- **EXERCISE REQUIREMENTS**:
1. In the page allocator benchmark post, why is a hackbench test included among the page allocator benchmarks even though hackbench is usually meant for something else?
2. Write out the part of the page allocator benchmark post that begins at the words "Benchmark notes" and stops after "of overall performance.".

- **EXERCISE PASSAGE**:
⟨
From mboxrd@z Thu Jan  1 00:00:00 1970
Return-Path: <linux-kernel-owner@vger.kernel.org>
Received: (majordomo@vger.kernel.org) by vger.kernel.org via listexpand
	id S1753435Ab2F2LVu (ORCPT <rfc822;w@1wt.eu>);
	Fri, 29 Jun 2012 07:21:50 -0400
Received: from cantor2.suse.de ([195.135.220.15]:33268 "EHLO mx2.suse.de"
	rhost-flags-OK-OK-OK-OK) by vger.kernel.org with ESMTP
	id S1752289Ab2F2LVt (ORCPT <rfc822;linux-kernel@vger.kernel.org>);
	Fri, 29 Jun 2012 07:21:49 -0400
Date: Fri, 29 Jun 2012 12:21:46 +0100
From: Mel Gorman <mgorman@suse.de>
To: linux-mm@kvack.org
Cc: linux-kernel@vger.kernel.org
Subject: [MMTests] Page allocator
Message-ID: <20120629112145.GB14154@suse.de>
References: <20120620113252.GE4011@suse.de>
 <20120629111932.GA14154@suse.de>
MIME-Version: 1.0
Content-Type: text/plain; charset=iso-8859-15
Content-Disposition: inline
In-Reply-To: <20120629111932.GA14154@suse.de>
User-Agent: Mutt/1.5.21 (2010-09-15)
Sender: linux-kernel-owner@vger.kernel.org
List-ID: <linux-kernel.vger.kernel.org>
X-Mailing-List: linux-kernel@vger.kernel.org

Configuration:	global-dhp__pagealloc-performance
Benchmarks:	kernbench vmr-aim9 vmr-stream pagealloc pft hackbench-pipes hackbench-sockets

Summary
=======
kernbench and aim9 is looking bad in a lot of areas. The page allocator
itself was in very bad shape for a long time but this has improved in 3.4.
If there are reports of page allocator intensive workloads suffering badly
in recent kernels then it may be worth backporting the barrier fix.

Benchmark notes
===============

kernbench is a similar average of five compiles of vmlinux.

vmr-aim9 is a number of micro-benchmarks. The results of this are very
sensitive to a number of factors but it can be useful early warning system.

vmr-stream is the STREAM memory benchmark and variations in it can be
indicative of problems with cache usage.

pagealloc is a page allocator microbenchmark run via SystemTap. The page
allocator is rarely a major component of a workloads time but it can
be a source of slow degrataion of overall performance.

pft is a microbenchmark for page fault rates.

hackbench is usually used for scheduler comparisons but it can sometimes
highlight problems in the page allocator as well.

===========================================================
Machine:	arnold
Result:		http://www.csn.ul.ie/~mel/postings/mmtests-20120424/global-dhp__pagealloc-performance/arnold/comparison.html
Arch:		x86
CPUs:		1 socket, 2 threads
Model:		Pentium 4
Disk:		Single Rotary Disk
Status:		Good, except for aim9
===========================================================

kernbench
---------
  2.6.32 looks quite bad which was surprising.  That aside, there was a
  major degrading of performance between 2.6.34 and 2.6.39 that is only
  being resolved now. System CPU time was steadily getting worse for quite
  some time.
⟩
- **DATA**:
⟨
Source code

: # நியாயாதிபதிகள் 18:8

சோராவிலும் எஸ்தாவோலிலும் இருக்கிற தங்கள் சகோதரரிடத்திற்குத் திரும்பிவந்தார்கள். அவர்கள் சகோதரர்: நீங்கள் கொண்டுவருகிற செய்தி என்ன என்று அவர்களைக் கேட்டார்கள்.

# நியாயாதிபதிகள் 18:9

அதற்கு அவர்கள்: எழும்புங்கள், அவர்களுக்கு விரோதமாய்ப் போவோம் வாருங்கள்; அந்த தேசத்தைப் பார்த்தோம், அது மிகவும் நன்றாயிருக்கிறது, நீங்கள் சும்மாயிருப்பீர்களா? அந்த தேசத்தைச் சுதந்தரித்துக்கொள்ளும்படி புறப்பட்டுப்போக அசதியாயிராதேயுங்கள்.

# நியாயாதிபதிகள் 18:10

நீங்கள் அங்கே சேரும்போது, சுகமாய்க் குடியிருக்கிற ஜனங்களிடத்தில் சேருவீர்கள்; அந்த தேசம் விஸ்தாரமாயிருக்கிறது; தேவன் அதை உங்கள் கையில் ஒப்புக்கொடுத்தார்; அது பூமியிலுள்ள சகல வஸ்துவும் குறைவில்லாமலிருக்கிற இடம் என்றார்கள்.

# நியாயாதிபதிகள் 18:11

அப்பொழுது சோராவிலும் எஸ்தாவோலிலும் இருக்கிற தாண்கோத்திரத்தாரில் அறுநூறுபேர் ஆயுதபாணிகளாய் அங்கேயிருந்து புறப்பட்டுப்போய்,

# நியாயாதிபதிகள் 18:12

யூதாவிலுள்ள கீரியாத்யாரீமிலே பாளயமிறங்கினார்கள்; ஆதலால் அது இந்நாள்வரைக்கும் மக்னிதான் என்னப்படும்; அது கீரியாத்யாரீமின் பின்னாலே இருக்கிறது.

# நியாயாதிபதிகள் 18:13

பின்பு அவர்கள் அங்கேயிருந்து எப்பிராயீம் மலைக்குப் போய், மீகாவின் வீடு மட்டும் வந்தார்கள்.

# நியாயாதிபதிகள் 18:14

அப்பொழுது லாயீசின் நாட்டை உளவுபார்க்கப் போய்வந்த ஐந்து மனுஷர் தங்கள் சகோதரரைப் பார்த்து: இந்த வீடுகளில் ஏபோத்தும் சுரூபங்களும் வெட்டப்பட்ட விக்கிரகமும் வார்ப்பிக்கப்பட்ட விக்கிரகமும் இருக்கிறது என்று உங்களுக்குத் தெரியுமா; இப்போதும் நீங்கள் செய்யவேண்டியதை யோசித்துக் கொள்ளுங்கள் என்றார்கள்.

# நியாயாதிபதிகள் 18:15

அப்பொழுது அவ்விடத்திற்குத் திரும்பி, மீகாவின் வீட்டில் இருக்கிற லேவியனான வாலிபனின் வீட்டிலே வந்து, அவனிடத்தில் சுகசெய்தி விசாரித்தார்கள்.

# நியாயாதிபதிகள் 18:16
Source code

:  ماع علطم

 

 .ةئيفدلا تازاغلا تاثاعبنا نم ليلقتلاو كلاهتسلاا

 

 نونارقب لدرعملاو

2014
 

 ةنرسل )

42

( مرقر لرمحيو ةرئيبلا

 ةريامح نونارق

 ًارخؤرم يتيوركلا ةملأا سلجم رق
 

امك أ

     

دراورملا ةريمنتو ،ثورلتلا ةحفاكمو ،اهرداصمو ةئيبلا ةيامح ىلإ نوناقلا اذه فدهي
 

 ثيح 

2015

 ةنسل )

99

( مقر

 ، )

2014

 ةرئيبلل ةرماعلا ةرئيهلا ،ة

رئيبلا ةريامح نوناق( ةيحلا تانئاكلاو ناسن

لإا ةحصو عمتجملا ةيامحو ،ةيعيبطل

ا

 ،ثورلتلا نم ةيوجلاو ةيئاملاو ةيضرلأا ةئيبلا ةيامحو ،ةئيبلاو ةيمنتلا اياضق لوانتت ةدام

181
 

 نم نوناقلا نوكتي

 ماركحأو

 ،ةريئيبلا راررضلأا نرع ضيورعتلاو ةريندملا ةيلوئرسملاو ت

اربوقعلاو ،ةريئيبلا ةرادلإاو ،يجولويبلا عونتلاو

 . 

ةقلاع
⟩
- **SOLUTIONS TO THE PROBLEMS**:
1. Hackbench is usually used for scheduler comparisons, but it can sometimes highlight problems in the page allocator as well.

2.
Benchmark notes
===============

kernbench is a similar average of five compiles of vmlinux.

vmr-aim9 is a number of micro-benchmarks. The results of this are very
sensitive to a number of factors but it can be useful early warning system.

vmr-stream is the STREAM memory benchmark and variations in it can be
indicative of problems with cache usage.

pagealloc is a page allocator microbenchmark run via SystemTap. The page
allocator is rarely a major component of a workloads time but it can
be a source of slow degrataion of overall performance.